I'll bet if the "church" was less an institution and more a movement, some different kinds of people might want to join. Like, tax collectors and sinners. The blind who are made to see, and the lame who now walk. Little kids with crumbly fish and a little bread. A few zealots who want to change the world.
What do you think?
Want to join a movement?
Tuesday, June 3, 2008
Monday, June 2, 2008
1.) What first tells you that summer is here?
First hot day, hot not warm, where you see people at the beach and really in the water (like Sunday).
2.) Name five of your favorite distinctively summer habits or customs.
*Picnics, whether the food is homecooked or just bought and eaten outdoors
*Summer vacation, the three months off from school between June and August. I'll never get over summer vacation
*Going to the lake (Nokomis, Cedar, Lake of the Isles, Harriet, Calhoun, Como. Swimming is fun but optional.)
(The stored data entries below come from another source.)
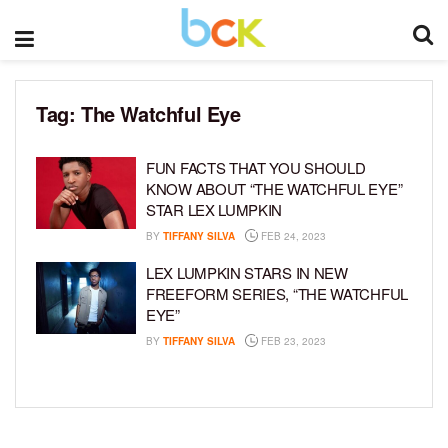
Tag:
The Watchful Eye
FUN FACTS THAT YOU SHOULD
KNOW ABOUT “THE WATCHFUL EYE”
STAR LEX LUMPKIN
BY
TIFFANY SILVA
FEB 24, 2023
LEX LUMPKIN STARS IN NEW
FREEFORM SERIES, “THE WATCHFUL
EYE”
BY
TIFFANY SILVA
FEB 23, 2023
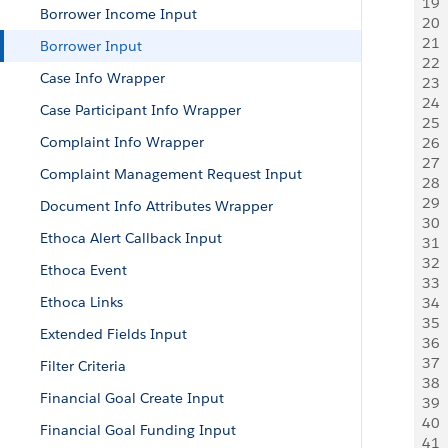
19
 
Borrower Income Input
20
 
21
  
Borrower Input
22
  
Case Info Wrapper
23
 
24
 
Case Participant Info Wrapper
25
 
Complaint Info Wrapper
26
 
27
  
Complaint Management Request Input
28
 
29
 
Document Info Attributes Wrapper
30
 
Ethoca Alert Callback Input
31
 
32
 
Ethoca Event
33
 
Ethoca Links
34
 
35
 
Extended Fields Input
36
 
37
 
Filter Criteria
38
 
Financial Goal Create Input
39
 
40
 
Financial Goal Funding Input
41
*Reading a book outside, at the beach or other scenic venue
3.) What is your favorite smell of summer?
The smell of the air just after a storm. Clean, and fragrant
4.) What is your favorite taste of summer?
Fresh local strawberries!
runner up: popsicles
5.) Favorite summer memory?
On a hot summer night, my sister and I would go to sleep with just sheets covering us, and with two of those old-fahsioned box fans running in the window. At sometime during the night, my mother would quietly come in and turn the air on the fan around.
6.) Extreme heat or extreme cold? Which would you choose and why?
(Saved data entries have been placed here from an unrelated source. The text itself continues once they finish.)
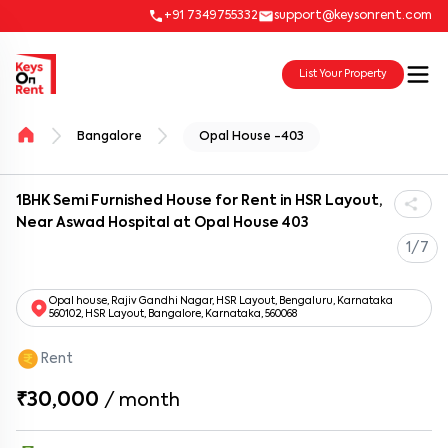
+91 7349755332
support@keysonrent.com
List Your Property
Bangalore
Opal House -403
1BHK Semi Furnished House for Rent in HSR Layout,
Near Aswad Hospital at Opal House 403
1/7
Opal house, Rajiv Gandhi Nagar, HSR Layout, Bengaluru, Karnataka
560102, HSR Layout, Bangalore, Karnataka, 560068
Rent
₹30,000
/
month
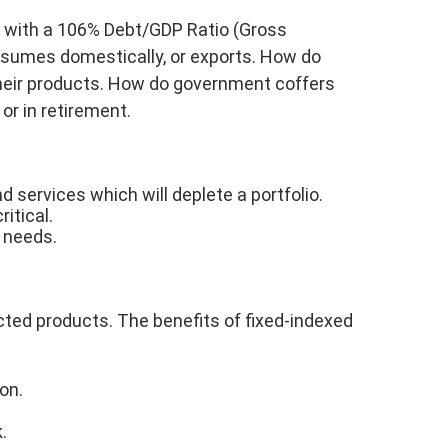
on with a 106% Debt/GDP Ratio (Gross
nsumes domestically, or exports. How do
their products. How do government coffers
or in retirement.
 services which will deplete a portfolio.
itical.
e needs.
tected products. The benefits of fixed-indexed
on.
.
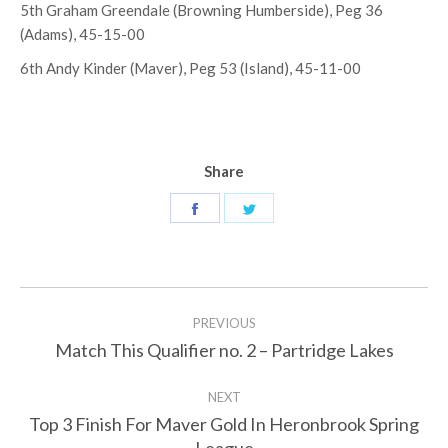
5th Graham Greendale (Browning Humberside), Peg 36
(Adams), 45-15-00
6th Andy Kinder (Maver), Peg 53 (Island), 45-11-00
Share
Share
Share
on
on
Facebook
Twitter
Post
PREVIOUS
navigation
Match This Qualifier no. 2 – Partridge Lakes
Previous
post:
NEXT
Top 3 Finish For Maver Gold In Heronbrook Spring
Next
League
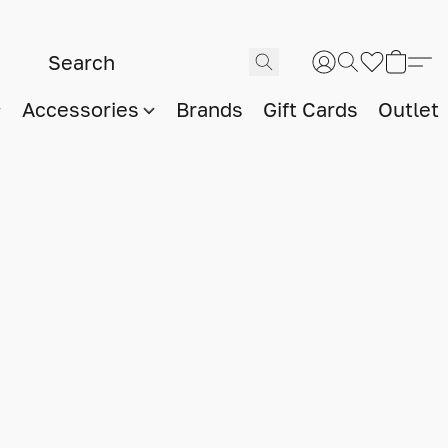
Accessories
Brands
Gift Cards
Outlet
After this long long cold cold winter, I am going to choose extreme heat. Although I might change my mind later.
7.) What books do you plan to read for the season?
*Our June book club book is Tall Grass, by Sandra Dallas
*Christianity for the Rest of Us, by Diana Butler Bass
*Mudbound, by Hillary Jordan
*The Absolutely True Diary of a Part-Time Indian, by Sherman Alexie
*The Double Bind, by Chris Bohjalian
8.) How does the summer affect your faith? Is it a hindrance?
I think summer, and the long liturgical season of discipleship, is an ally. The summer walks by the lake, and the time for meditation, are good for me spiritually. I like the longer days, too.
Sunday, June 1, 2008
This morning early we saw someone walk through our backyard. He told us there was a great tree down on the next block and they would have to move that before they could restore our power.
So this morning:
No curling iron.
It was my anniversary celebration here at church today. I preached. When we get power restored (and coffee!) I'll tell you more about that. Also, Scout went to agility class yesterday. And she'll have something to say about that too.